How the CEO of Obsidian Takes his Notes
A walkthrough of Steph Ango's minimalist note-taking system in Obsidian, emphasizing flat folder structures, heavy linking, and properties over hierarchy.
Key Takeaways
steph-ango (CEO of Obsidian) built his note-taking system around speed and laziness—reducing friction so you actually take notes instead of organizing them.
File Over App
Notes are plain markdown files that outlast any software. If Obsidian disappears tomorrow, your notes remain readable. This philosophy shapes every design decision.
Flat Structure with Properties
Most notes live in the vault root—no nested folders. Instead of deciding where a note belongs, add categories as properties. A single note can belong to multiple categories without duplication.
The only folders Steph keeps:
- References — things outside your world (people, movies, books)
- Attachments — images and files
- Templates — starting points for new notes
- Daily — daily notes as link anchors
Heavy Linking
Link the first mention of anything—people, places, ideas, even if the target note doesn't exist yet. Over time, these connections reveal thinking patterns and create navigation paths through backlinks.
Templates for Speed
Almost every note starts from a template. Templates auto-add relevant properties (date, categories, tags) so you capture metadata without thinking about it.
Quick Switcher Navigation
Never browse the file tree. Press Cmd+O (or Ctrl+O) to jump directly to any note or category.
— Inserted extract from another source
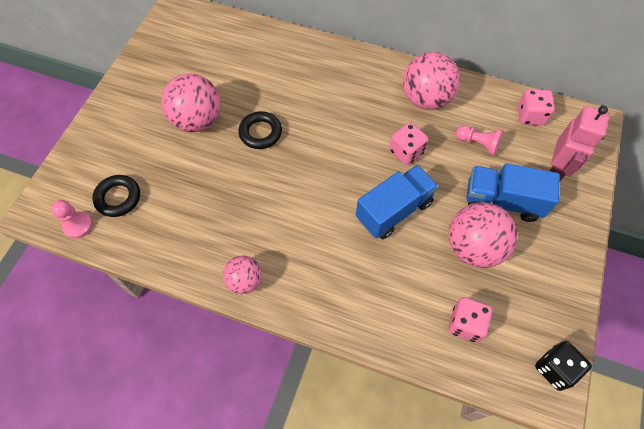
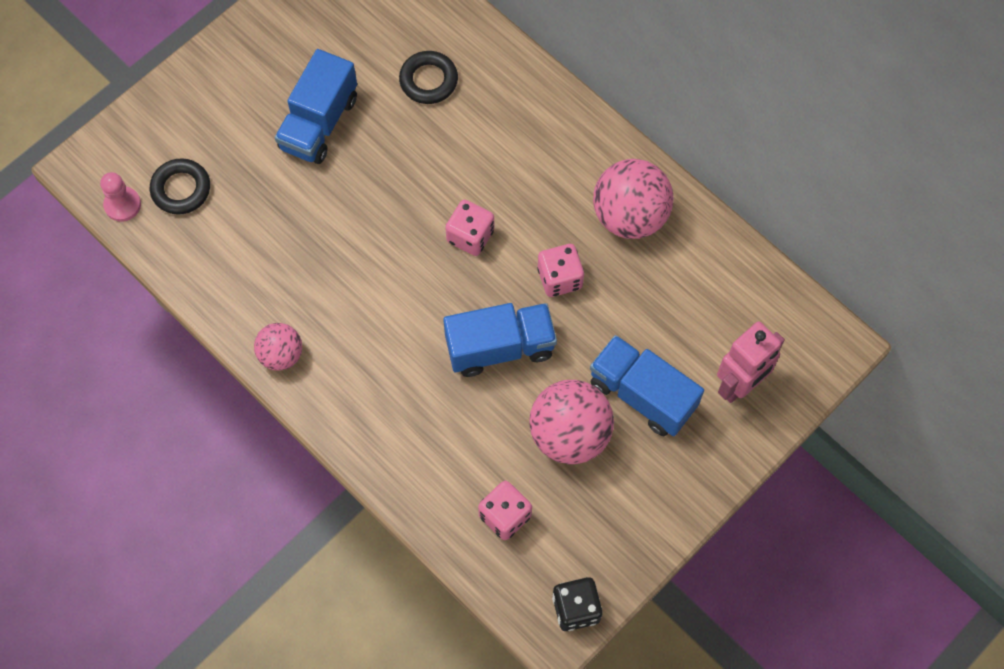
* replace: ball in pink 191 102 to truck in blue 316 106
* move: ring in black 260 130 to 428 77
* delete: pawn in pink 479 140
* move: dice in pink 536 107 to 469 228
The file explorer becomes irrelevant.
Evergreen Notes
Objectify reusable ideas as evergreen notes—atomic insights you reference across many contexts. These turn fleeting thoughts into building blocks.
Rating System
A 1-7 scale marks importance:
- 7 — Life-changing
- 4 — Worth remembering
- 1 — Negatively impactful
Apply ratings to anything: books, movies, meetings, experiences.
Composable Templates
Templates don't overlap—they stack. A person who's also an author gets both the people and author templates applied, showing meetings and books they've written.
The Daily Rhythm
- Daily: Create unique notes for thoughts as they occur, linking first mentions
- Every few days: Review recent notes, compile patterns into new insights
- Occasionally: Resurface highly-rated items for deeper engagement
Notable Quotes
"His system is oriented towards speed and laziness—he doesn't want the overhead of deciding where things should go."
"Even if these new things aren't pointing to anything yet... this heavy linking style becomes more useful as time goes on."